The lines wanted are those in the data below that include "casing".
[[ SOURCE RECORDS, beginning ]]
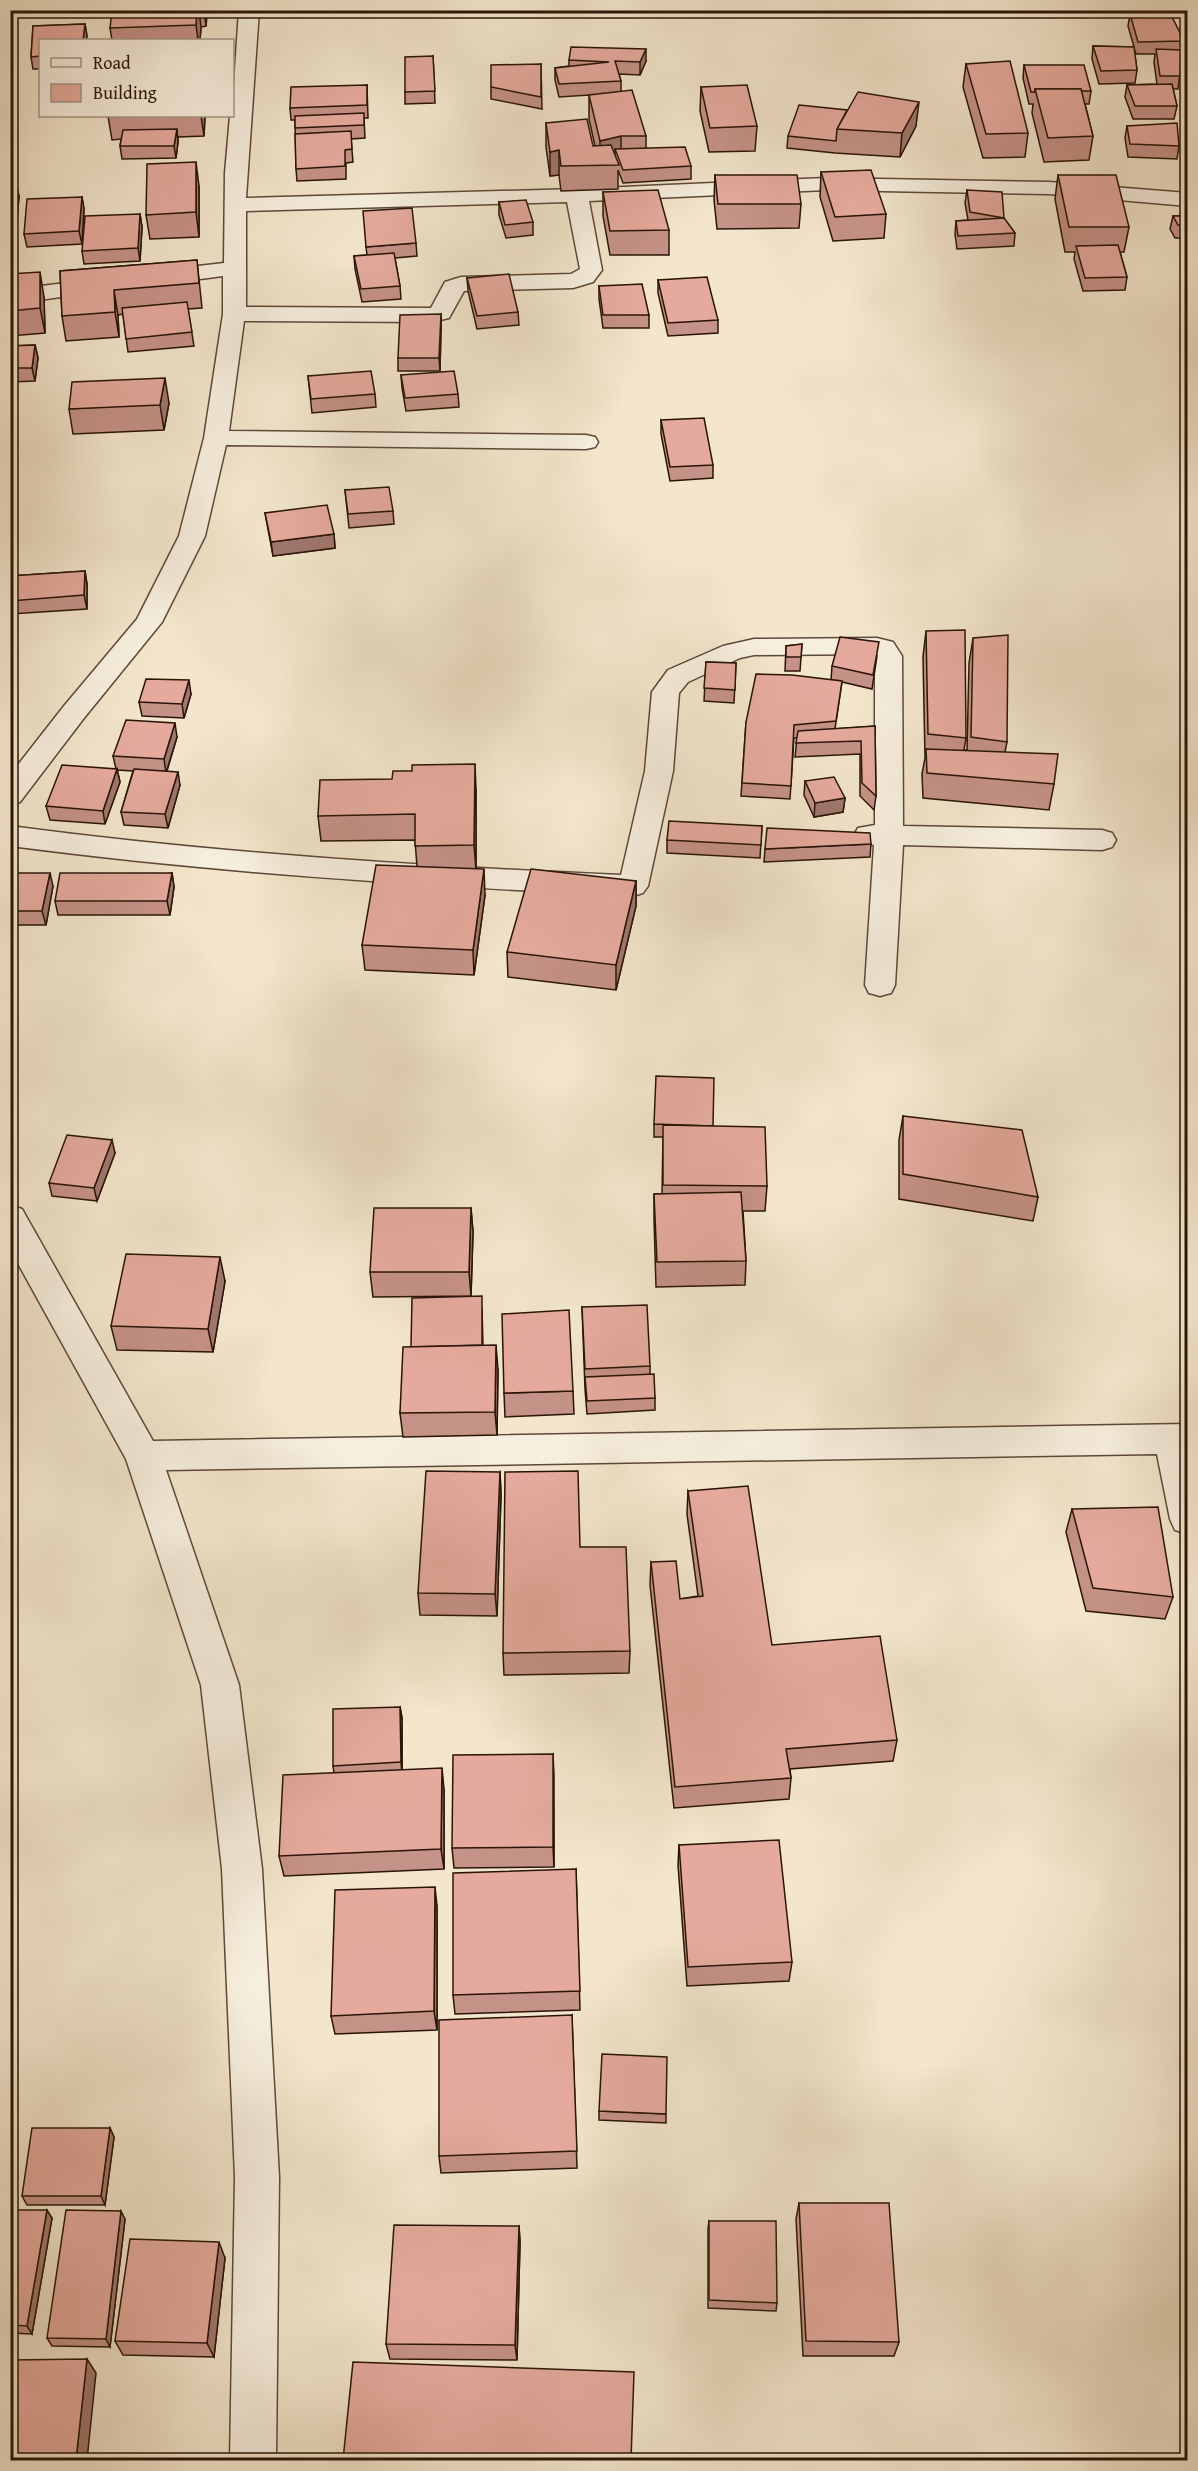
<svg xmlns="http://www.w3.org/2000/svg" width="1198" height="2471" font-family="'Gentium Book Plus',serif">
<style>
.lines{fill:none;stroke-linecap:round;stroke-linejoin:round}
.minor-casing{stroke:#5c4838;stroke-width:3}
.minor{fill:#f7efde;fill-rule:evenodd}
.wall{fill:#c59287;stroke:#2a1407;stroke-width:1.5}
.shaded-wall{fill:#a0776e;stroke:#2a1407;stroke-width:1.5}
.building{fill:#e5aa9d;stroke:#2a1407;stroke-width:1.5}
</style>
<rect width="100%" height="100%" fill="#f3e6cc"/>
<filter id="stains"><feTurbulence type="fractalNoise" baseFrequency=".00333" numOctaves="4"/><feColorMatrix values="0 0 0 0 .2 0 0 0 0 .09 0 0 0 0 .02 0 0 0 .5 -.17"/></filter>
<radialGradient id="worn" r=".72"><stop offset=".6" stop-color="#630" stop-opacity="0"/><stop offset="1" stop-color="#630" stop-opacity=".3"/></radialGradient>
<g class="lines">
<defs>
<g id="minor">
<path d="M239,10h20l-13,188 331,-9 249,-11 223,4 139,11v13l-139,-12 -223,-4 -237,11 13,69 -9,12 -20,6 -109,3 -15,27 -18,4 -187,-1 -15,110 357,4 9,2 3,5 -3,5 -9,2 -360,-4 -21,91 -43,86 -78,96 -64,84 -10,2v-29l54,-69 73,-87 42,-83 25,-98 19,-124v-38l-68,9 -8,-2 -3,-5 3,-5 8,-2 69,-8 1,-90 5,-57h2zM567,202l13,67 -9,5 -110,3 -16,5 -14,26 -185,-1v-96z"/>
<path d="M104,278l8,2 3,5 -3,5 -102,14v-14z"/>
<path d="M877,638l16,4 9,14 1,170 199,4 10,3 4,7 -4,7 -10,3 -199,-5 -8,140 -4,8 -11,3 -11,-3 -4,-8 9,-140 -16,-3 -4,-7 4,-7 17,-3v-171l-121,1 -14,3 -52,24 -9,11 -6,78 -25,115 -5,7 -10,3c-208,-10 -416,-23 -623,-50v-20c203,27 407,40 611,49l24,-104 7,-79 16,-22 55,-24 31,-7z"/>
<path d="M10,1205l12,4 131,232 1035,-17v110l-13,-4 -5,-11 -13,-65 -991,16 73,215 23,184 17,308 -3,283h-46l5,-283 -13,-308 -21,-184 -75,-226 -116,-210z"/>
</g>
</defs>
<!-- minor casing -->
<use href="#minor" class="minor-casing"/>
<!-- minor -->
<use href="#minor" class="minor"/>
</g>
<!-- wall -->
<g class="wall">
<path d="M197,10h9l1,6 -1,10 -5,1 -1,13h-88l-2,-12z"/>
<path d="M285,10h128l-1,6h-56v-3h-71z"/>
<path d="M456,10h28v5l-28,1z"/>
<path d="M1145,10h43v6l-17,-1 13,26 -6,48h-5l4,17 -3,13h-41l-8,-22 2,-12 30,-1 -3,-22 1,-8h-19l-2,-6 3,22 -2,13 -36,1 -7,-25 1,-13 41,1 -6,-21 2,-12 16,-1z"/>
<path d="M85,24l2,12 -1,4h-46v29h-7l-2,-12 2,-31z"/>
<path d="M433,56l2,47 -30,1v-12z"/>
<path d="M569,60l77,1 -6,14 -21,-1 2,7v10l25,45v12l45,18v13l-68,4 -5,-13v19l-57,2 -2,-16 -9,1 -4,-29v-24l47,23h2l-6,-27v-24l-30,2 -4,-17v-12l14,-2z"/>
<path d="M541,64l1,45 -51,-10v-12z"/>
<path d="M966,64l62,69 -3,24 -42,1 -20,-71z"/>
<path d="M1024,65l67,26 -2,13h-4l8,32 -4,24 -45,2 -12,-49 1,-9h-4l-6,-26z"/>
<path d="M367,85l1,33h-4l1,20 -14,1 2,23 -7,1v16l-49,2 -1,-12 -1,-49h-4l-1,-12z"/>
<path d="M701,87l56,39 -2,25 -46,1 -9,-41z"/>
<path d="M847,112l69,14 -16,31 -65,-4 -48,-5 1,-12z"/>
<path d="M108,116h97l-1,20 -26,1v5l-2,16 -54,1 -2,-13 1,-7 -9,1z"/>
<path d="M1127,126l52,20 -2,13 -49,-2 -3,-19z"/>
<path d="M10,172l9,24 -4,48h-5z"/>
<path d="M821,172l65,42 -2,24 -51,3 -13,-44z"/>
<path d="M715,175l86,29 -2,24 -82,1 -3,-29z"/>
<path d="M1058,175l71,52 -5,25h-4l7,25 -2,13 -42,1 -9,-32 1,-7h-10l-10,-53z"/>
<path d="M199,186v51l-49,2 -4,-24z"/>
<path d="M967,190l37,28 11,15 -1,13 -57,3 -2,-15 1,-13 12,-1 -3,-17z"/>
<path d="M603,192l66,38v25h-59l-7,-39z"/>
<path d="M82,197l2,12 -2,35 -55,3 -3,-13z"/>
<path d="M499,202l34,20v13l-27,3 -7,-23z"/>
<path d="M140,214l2,13 -2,34 -56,3 -2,-13z"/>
<path d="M1173,216h15v22h-13l-5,-9z"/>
<path d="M416,243l1,13 -22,2 5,28 1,13 -39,3 -7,-33 -1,-13 13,-1 -1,-8z"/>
<path d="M197,260l5,48 -14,1 6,37 -66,6 -5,-38 -5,1 1,22 -53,4 -4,-25 -2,-45z"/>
<path d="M10,274l34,23 1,36 -35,3z"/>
<path d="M467,278l51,34 1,13 -42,4 -9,-38z"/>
<path d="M658,280l60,40v13l-50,3 -10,-43z"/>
<path d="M599,286l50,29v13h-46l-4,-29z"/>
<path d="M441,314v14l-1,43h-42v-13z"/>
<path d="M35,345l3,13 -3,23 -25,1v-36z"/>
<path d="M401,375l57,19 1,13 -53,4 -4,-23z"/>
<path d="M308,376l67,18 1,13 -64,6z"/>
<path d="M169,403l-5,27 -91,4 -4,-25z"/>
<path d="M661,420l52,45v13l-43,3 -9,-47z"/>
<path d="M345,490l48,21 1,13 -45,4z"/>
<path d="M265,513l69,21 1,14 -62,8z"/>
<path d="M85,571l2,13v25l-77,5v-38z"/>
<path d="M926,631l40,107 -2,12h3l2,-87 4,-25 34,104 -2,10 49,32 -5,26 -126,-12 -1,-24 3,-16 -2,-101z"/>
<path d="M802,644l-2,27h-15l1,-25z"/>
<path d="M877,656l-5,33 -30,-7 -7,47 40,-3 1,70 -2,14 -14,-14v-42l-65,3 2,-19h-3l-4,61 -49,-3 5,-74 85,-42 1,-14z"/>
<path d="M706,662l30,1 -2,40 -30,-2z"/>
<path d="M191,694l-7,24 -42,-2 -3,-14z"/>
<path d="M177,737l-10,34 13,14 -12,43 -44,-3 -3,-13 12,-41 -16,-1 3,12 -15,42 -55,-4 -4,-14 70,-37 -3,-13z"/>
<path d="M805,781l40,17 -2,14 -29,5 -10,-22z"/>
<path d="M476,789v80l9,26 -11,80 -109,-5 -3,-25 55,-78 -2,-27 -94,1 -3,-25z"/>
<path d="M762,826l-2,32 -93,-5v-13z"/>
<path d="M871,844l-1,13 -106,5 1,-13z"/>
<path d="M10,873l43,13 -7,39h-36z"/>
<path d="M172,873l2,14 -4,28h-112l-3,-14z"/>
<path d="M636,881v25l-20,84 -108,-13 -1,-25z"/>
<path d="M903,1116l135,81 -5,24 -134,-22v-59z"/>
<path d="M654,1124l59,2 54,60 -2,25h-22l3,50 -1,24 -89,2 -2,-68v-25h8l1,-57h-9z"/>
<path d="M115,1153l-18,48 -45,-5 -3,-13z"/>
<path d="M471,1208l2,24 -2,64 -98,1 -3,-25z"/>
<path d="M225,1281l-12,71 -96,-2 -6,-24z"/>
<path d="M582,1307l68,59v8l5,24v12l-68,4 -2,-25z"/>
<path d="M482,1308l1,38 15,23 -1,66 -94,2 -3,-24 11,-66z"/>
<path d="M573,1391l1,23 -69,3 -1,-24z"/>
<path d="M500,1472l1,23 -4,121 -77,-1 -2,-22z"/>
<path d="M688,1491l84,154 125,95 -4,21 -103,8 1,9 -2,21 -115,9 -24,-223 1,-23 29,37 18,-3 -11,-82z"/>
<path d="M1072,1509l101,88 -8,22 -79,-8 -20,-79z"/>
<path d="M580,1547l50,104 -1,22 -125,2 -1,-22z"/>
<path d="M400,1707l2,11v52l42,19v80l-160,7 -5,-20 55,-83 -1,-7z"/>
<path d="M553,1754l1,113 -100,1 -2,-20z"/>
<path d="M679,1845l113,117 -3,19 -102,5 -9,-121z"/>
<path d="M576,1869l4,141 -125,4 -2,-19z"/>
<path d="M437,1906v124l-102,4 -4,-18z"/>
<path d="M572,2015l5,153 -136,5 -2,-17z"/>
<path d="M599,2111l67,3v9l-67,-3z"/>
<path d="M110,2128l4,9 -9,68h-78l-5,-9z"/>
<path d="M799,2203l100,139 -5,14h-91l-7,-137z"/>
<path d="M10,2210l42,8 -20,116 -22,-1z"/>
<path d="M125,2219l-15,128 -58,-1 -5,-8z"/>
<path d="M709,2221l68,82 -1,8 -68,-3v-79z"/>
<path d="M519,2226l1,16 -3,118 -127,-1 -4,-15z"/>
<path d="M225,2258l-11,99 -91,-2 -8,-14z"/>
</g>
<!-- shaded-wall -->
<g class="shaded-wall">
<path d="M197,10h2l2,17 -1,13h-2l-2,-15z"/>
<path d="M204,10h2v16z"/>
<path d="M85,24l2,12 -1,4h-3z"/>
<path d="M646,49v12l-6,14v-13z"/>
<path d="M919,102l-3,24 -16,31 2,-24z"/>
<path d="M201,116h4l-1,20z"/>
<path d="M177,129l1,13 -2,16 -2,-12z"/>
<path d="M621,136v24l-6,-11v13l-15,3v-24z"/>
<path d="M559,150v25l-9,1v-24z"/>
<path d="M196,162l3,24v51l-3,-25z"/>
<path d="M14,171l5,25 -4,48 -5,-24z"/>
<path d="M82,197l2,12 -2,35 -3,-13z"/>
<path d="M140,214l2,13 -2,34 -2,-13z"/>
<path d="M40,272l4,25 1,36 -5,-25z"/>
<path d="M114,290l4,25 1,22 -4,-25z"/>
<path d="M441,314v14l-1,43 -1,-13z"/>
<path d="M35,345l3,13 -3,23 -3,-13z"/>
<path d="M165,378l4,25 -5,27 -4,-25z"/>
<path d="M334,534l1,14 -62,8 -2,-14z"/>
<path d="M85,571l2,13v25l-3,-14z"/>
<path d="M189,680l2,14 -7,24 -2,-14z"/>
<path d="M175,723l2,14 -11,36 -2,-14z"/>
<path d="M475,764l1,25v82l-2,-26z"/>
<path d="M117,769l3,13 -15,42 -2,-13z"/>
<path d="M178,772l2,13 -12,43 -3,-14z"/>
<path d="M845,798l-2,14 -29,5 1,-14z"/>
<path d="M484,869l1,26 -11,80 -1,-25z"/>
<path d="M50,873l3,13 -7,39 -4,-14z"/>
<path d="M172,873l2,14 -4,28 -3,-14z"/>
<path d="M636,881v25l-20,84v-25z"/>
<path d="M112,1140l3,13 -18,48 -3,-13z"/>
<path d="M471,1208l2,24 -2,64 -2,-24z"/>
<path d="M220,1257l5,24 -12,71 -5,-23z"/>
<path d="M496,1345l2,24 -1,66 -2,-23z"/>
<path d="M500,1472l1,23 -4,121 -2,-22z"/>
<path d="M400,1707l2,11v55l-1,-11z"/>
<path d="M553,1754l1,21v92l-1,-20z"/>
<path d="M442,1768l2,21v80l-3,-20z"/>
<path d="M435,1887l2,19v124l-3,-19z"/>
<path d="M110,2128l4,9 -9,68 -4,-9z"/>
<path d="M47,2210l5,8 -20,116 -5,-8z"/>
<path d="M121,2211l4,8 -15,128 -4,-8z"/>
<path d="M519,2226l1,16 -3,118 -2,-15z"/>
<path d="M219,2242l6,16 -11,99 -7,-14z"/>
<path d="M87,2359l9,14 -9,87h-11z"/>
</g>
<!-- building -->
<g class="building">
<path d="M112,10h85l-1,15 -86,3z"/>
<path d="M1170,13l14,28 -46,1 -8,-28z"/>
<path d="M85,24l-2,16h-43v16l-9,1 2,-31z"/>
<path d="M1093,46l41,1 3,23 -36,1z"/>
<path d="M571,47l75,2 -6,13 -25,-1 6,20 -62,3 -4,-16 54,-6 -40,-2z"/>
<path d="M1156,49l25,1 -1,26h-20z"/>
<path d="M433,56l2,35 -30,1v-35z"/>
<path d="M1010,61l18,72 -42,1 -20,-70z"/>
<path d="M541,64v33l-50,-10v-22z"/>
<path d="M1024,65h60l7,26h-9l-1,-2h-46v3h-4z"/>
<path d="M1172,84l5,22h-42l-8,-21z"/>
<path d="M367,85v20l-77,3 1,-21z"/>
<path d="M747,85l10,41 -47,2 -9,-41z"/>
<path d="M1035,89h46l12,47 -45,2z"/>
<path d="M632,90l14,46h-25l-21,5 -11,-46z"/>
<path d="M858,92l61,10 -17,31 -65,-4z"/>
<path d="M799,105l48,5 -10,19 -1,12 -48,-5z"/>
<path d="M364,113v12l-69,3v-12z"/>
<path d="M587,119l6,27 18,-1 8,20 -58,1 -2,-16 -9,2 -4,-29z"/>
<path d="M1177,123l2,23 -49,-2 -3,-18z"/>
<path d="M177,129l-3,17h-54l3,-16z"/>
<path d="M351,131l1,18 -7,1v16l-49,3 -1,-35z"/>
<path d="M685,147l6,19 -68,4 -8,-21z"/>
<path d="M196,162v50l-50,3 1,-51z"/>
<path d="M871,170l15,44 -51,3 -14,-45z"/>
<path d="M14,171l-4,48v-47z"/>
<path d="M715,175h82l4,29h-83z"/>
<path d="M1058,175h58l13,52h-60z"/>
<path d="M658,190l11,40 -59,1 -7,-39z"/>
<path d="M967,190l35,2 2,26 11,15 -57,3 -2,-15 48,-3 -34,-6z"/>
<path d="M82,197l-3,34 -55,3 3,-35z"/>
<path d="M526,200l7,22 -28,3 -6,-23z"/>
<path d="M412,208l4,35 -50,4 -3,-36z"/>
<path d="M140,214l-2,34 -56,3 3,-35z"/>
<path d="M1173,216h15v9h-10z"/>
<path d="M1118,245l9,32 -42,1 -9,-32z"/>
<path d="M394,253l6,33 -39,3 -7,-33z"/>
<path d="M197,260l2,23 -85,7 1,22 -53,4 -2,-45z"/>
<path d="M40,272v36l-30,3v-37z"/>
<path d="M509,274l9,38 -41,4 -10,-38z"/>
<path d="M707,277l11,43 -50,3 -10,-43z"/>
<path d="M642,284l7,31h-46l-4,-29z"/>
<path d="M187,302l5,30 -66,7 -4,-31z"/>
<path d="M441,314l-2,44h-41l2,-43z"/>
<path d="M35,345l-3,23h-22v-22z"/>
<path d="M371,371l4,23 -64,5 -3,-23z"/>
<path d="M454,371l4,23 -53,4 -4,-23z"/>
<path d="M165,378l-5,27 -91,4 3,-27z"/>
<path d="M704,418l9,47 -43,2 -9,-47z"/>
<path d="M389,487l4,24 -45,3 -3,-24z"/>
<path d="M327,505l7,29 -63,8 -6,-29z"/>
<path d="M85,571l-1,24 -74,6v-25z"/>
<path d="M965,630l1,108 -38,-4 -2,-103z"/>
<path d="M1008,635l-1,107 -36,-5 2,-99z"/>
<path d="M840,637l39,5 -6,33 -41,-9z"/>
<path d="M802,644l-1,13h-15v-11z"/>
<path d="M706,662l30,1 -1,27 -31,-2z"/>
<path d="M756,674l36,1 50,6 -6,40 -42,4 -3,61 -49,-3 4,-61z"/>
<path d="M146,679l43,1 -7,24 -43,-2z"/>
<path d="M126,720l49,3 -11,36 -51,-3z"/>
<path d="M875,726l1,70 -14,-13 -1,-42 -65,2 2,-12z"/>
<path d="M926,749l132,5 -4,30 -127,-11z"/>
<path d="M475,764l-1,81 -59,1v-32l-97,2 2,-36 72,-1 1,-8h19v-6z"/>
<path d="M62,765l55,4 -14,42 -57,-5z"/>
<path d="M134,769l44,3 -13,42 -44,-2z"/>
<path d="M834,777l11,21 -30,5 -10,-22z"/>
<path d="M669,821l93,5 -1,19 -94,-5z"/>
<path d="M767,828l103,5 1,11 -106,5z"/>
<path d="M376,865l108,4 -11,81 -111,-5z"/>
<path d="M531,869l105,12 -20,84 -109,-13z"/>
<path d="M10,873h40l-8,38h-32z"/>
<path d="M60,873h112l-5,28h-112z"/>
<path d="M656,1076l58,2 -1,48 -59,-2z"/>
<path d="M903,1116l119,14 16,67 -135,-23z"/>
<path d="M663,1125l102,2 2,59 -104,-1z"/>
<path d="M67,1135l45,5 -18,48 -45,-5z"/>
<path d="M741,1192l5,69 -89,1 -3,-68z"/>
<path d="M374,1208h97l-2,64h-99z"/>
<path d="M126,1254l94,3 -12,72 -97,-3z"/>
<path d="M482,1296v49l-71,2 1,-49z"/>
<path d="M647,1305l3,61 -65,3 -3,-62z"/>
<path d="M569,1310l4,81 -69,2 -2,-79z"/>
<path d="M496,1345l-1,67 -95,1 3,-66z"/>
<path d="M654,1374l1,24 -68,3 -2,-24z"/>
<path d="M426,1471l74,1 -5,122 -77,-1z"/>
<path d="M578,1471l2,76h46l4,104 -127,2 2,-181z"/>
<path d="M748,1486l24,159 108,-9 17,104 -111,9 5,29 -116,9 -24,-225 25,-1 4,38 23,-3 -15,-105z"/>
<path d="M1158,1507l15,90 -80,-9 -21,-79z"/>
<path d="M400,1707l1,55 -68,4v-57z"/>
<path d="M553,1754v93l-101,1 1,-93z"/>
<path d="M442,1768l-1,81 -162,7 4,-81z"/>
<path d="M779,1840l13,122 -104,5 -9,-122z"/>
<path d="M576,1869l4,122 -127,4v-122z"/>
<path d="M435,1887l-1,124 -103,5 4,-126z"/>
<path d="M572,2015l5,136 -138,5v-136z"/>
<path d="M602,2054l65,3 -1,57 -67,-3z"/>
<path d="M32,2128h78l-9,68h-79z"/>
<path d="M799,2203h90l10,139 -93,-1z"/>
<path d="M10,2210h37l-20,116 -17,-1z"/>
<path d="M66,2210l55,1 -15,128 -59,-1z"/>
<path d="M709,2221h67l1,82 -68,-3z"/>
<path d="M394,2225l125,1 -4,119 -129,-1z"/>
<path d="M130,2239l89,3 -12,101 -92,-2z"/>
<path d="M87,2359l-11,101h-66v-100z"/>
<path d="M353,2362l281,10 -3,88h-288z"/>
</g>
<!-- margin -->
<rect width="1198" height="2471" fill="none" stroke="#f3e6cc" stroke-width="36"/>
<rect x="12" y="12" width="1174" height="2447" fill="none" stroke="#2a1407" stroke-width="3"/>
<rect x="18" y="18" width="1162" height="2435" fill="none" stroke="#2a1407" stroke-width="1.5"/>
<!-- legend -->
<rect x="39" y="39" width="195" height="78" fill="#f7efde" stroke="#a59788" stroke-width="1.5"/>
<rect x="51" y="58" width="30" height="9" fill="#f7efde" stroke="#a59788" stroke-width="1.5"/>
<text x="93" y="69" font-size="18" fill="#2a1407">Road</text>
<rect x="51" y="84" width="30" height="18" fill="#e5aa9d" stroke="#a59788" stroke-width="1.5"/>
<text x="93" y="99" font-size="18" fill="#2a1407">Building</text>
<rect width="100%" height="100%" filter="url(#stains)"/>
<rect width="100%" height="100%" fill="url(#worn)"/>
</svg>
[[ SOURCE RECORDS, end ]]
## ANSWER FOR THIS EXERCISE
.minor-casing{stroke:#5c4838;stroke-width:3}
<!-- minor casing -->
<use href="#minor" class="minor-casing"/>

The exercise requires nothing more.